Humm grew up in a small farming town outside of Zurich, in a middle-class family where cooking meat was an occasional luxury. So when Humm's mother did cook meat, she was always looking for ways to stretch it out into multiple meals. She would gather up the leftover bones ("The fresher, the better," Humm says); add them to a pot with burnt onions, a few other vegetables, ground meat and egg whites; and make a consommé. His early childhood memories involve her patiently standing for hours over a pot of quietly bubbling liquid, carefully skimming the fat off the top, making sure the soup was perfectly clear. "We could always watch, but no one could touch it," the three-Michelin-star chef recalls. "It was so precious and warming."

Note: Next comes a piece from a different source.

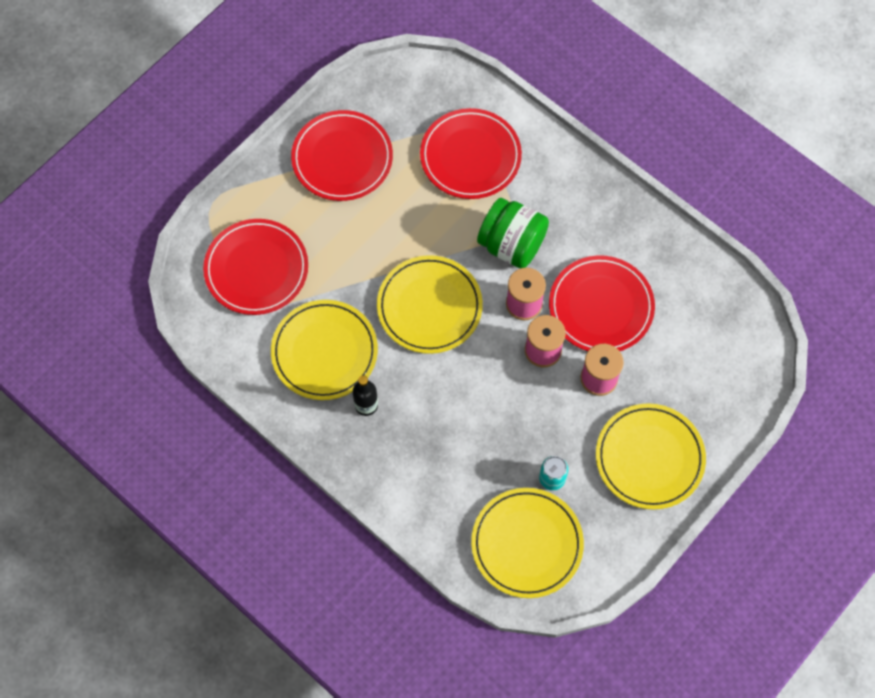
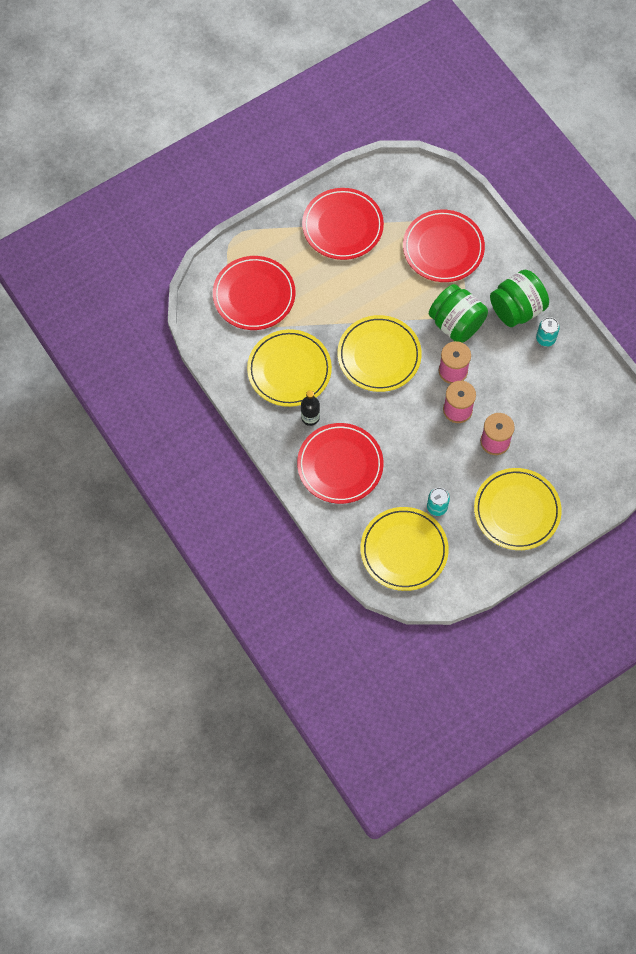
camera: 15 degrees right, 0 degrees up
red plate [549,255,655,351] -> red plate moved to [297,423,384,504]
none -> green jar [490,270,549,327]
none -> turquoise can [536,317,560,347]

Just watching that process "was always magical," he adds. "The beauty of cooking is when you turn something that is a by-product into something incredible."
His mom's trick to getting the most concentrated flavor out of the consommé (which Humm still uses today) is to add ice cubes to the broth, which allows it to come to a boil very slowly and gently. "That is when the magic happens," he points out. As the egg whites slowly bind to all the meat particles, they impart a deep richness to the soup before being strained out. For an even stronger broth, Humm will go through this cooking and straining process twice for what's called a consommé double.
The scallop consommé (top right) at Eleven Madison Park | Photo: Evan Sung
Humm believes that consommé—like an omelet—is one of those basic dishes every chef needs to know how to make. "It really is the essence of cooking," he says. "If you can't make a consommé, you can't do anything. It takes real precision and patience. There are no shortcuts. It requires all of the senses." Though it's just a simple stock, it's a complicated process—from knowing when to add the egg whites, to skimming all the fat off the top, to cooking the vegetables and ground meat to exactly the right point.
When the weather is cold, Eleven Madison Park serves a simple cup of the soup—unadorned, without fancy garnishes and accoutrements—as the first course to every meal. Humm's current version is a consommé that's made out of scallops (see the recipe). For the base, he roasts the "scallop skirts," or the frilly parts that are left over on the shells once the flesh is removed, as they contain an incredible amount of flavor, he notes. The end result is briny, complex and deeply comforting.
The dish, he says, is perfectly emblematic of the kind of cooking he seeks to do at each of his restaurants. Though many of the dishes at Eleven Madison Park and The NoMad may look precious and complicated, "it is cooking that is reduced to the bare minimum," he says. "I want people to be in shock of how simple a dish is. And when they taste it, everything should just come together."
In this age of rainbow-colored ice cream sundaes and dishes with 15 different components, Humm is not surprised that uncomplicated trends like bone broth have taken the food world by storm. "We are oversaturated and overloaded with everything," he concludes. "I think that now more than ever, people appreciate something that is very pure and simple. Consommé is just that."